## Problem requirements
From the line below that contains "同時也是高汙染排放者，政府加諸在這些企" to the line that contains "險的應變力和轉型，以因應低碳未來的韌", repeat every line exactly, both ends included, and nothing else.

## Data for this task

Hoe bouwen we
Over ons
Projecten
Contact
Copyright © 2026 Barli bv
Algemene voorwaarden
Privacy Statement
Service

...

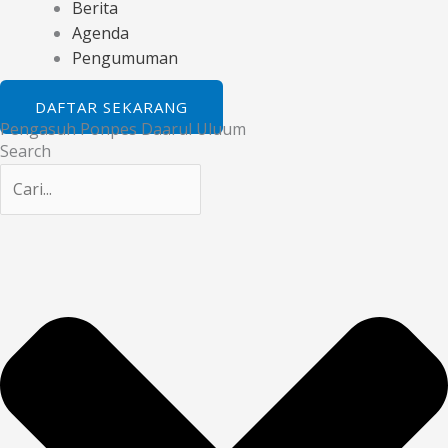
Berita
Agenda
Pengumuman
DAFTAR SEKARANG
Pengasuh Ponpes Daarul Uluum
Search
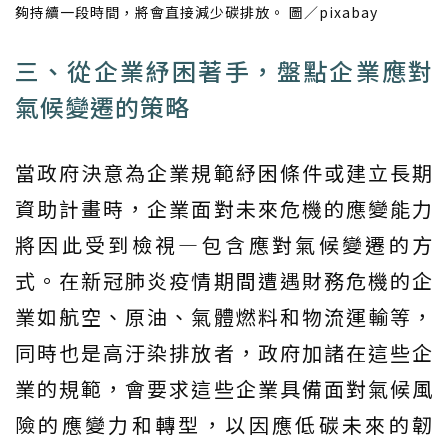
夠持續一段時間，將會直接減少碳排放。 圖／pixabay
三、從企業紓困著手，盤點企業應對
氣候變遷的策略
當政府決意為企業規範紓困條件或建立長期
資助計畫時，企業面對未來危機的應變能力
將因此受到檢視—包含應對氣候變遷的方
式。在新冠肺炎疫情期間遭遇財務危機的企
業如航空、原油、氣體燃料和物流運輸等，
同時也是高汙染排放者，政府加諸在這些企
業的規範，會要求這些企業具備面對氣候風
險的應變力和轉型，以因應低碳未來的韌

==

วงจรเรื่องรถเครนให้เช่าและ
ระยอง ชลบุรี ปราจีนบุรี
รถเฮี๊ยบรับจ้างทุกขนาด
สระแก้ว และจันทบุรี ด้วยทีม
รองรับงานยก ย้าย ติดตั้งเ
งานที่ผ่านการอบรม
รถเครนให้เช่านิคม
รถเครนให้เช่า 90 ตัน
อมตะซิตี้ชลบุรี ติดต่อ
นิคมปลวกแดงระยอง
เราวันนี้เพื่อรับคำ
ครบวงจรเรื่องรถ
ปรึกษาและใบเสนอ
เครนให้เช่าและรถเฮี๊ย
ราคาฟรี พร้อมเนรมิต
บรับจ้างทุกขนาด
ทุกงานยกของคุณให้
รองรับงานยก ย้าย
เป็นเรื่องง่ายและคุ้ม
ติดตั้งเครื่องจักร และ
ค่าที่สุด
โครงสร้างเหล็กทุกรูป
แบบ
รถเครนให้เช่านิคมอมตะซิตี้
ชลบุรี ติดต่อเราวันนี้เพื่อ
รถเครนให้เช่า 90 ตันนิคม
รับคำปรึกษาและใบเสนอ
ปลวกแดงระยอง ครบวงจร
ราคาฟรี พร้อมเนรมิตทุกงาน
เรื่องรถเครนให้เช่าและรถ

## Response
同時也是高汙染排放者，政府加諸在這些企
業的規範，會要求這些企業具備面對氣候風
險的應變力和轉型，以因應低碳未來的韌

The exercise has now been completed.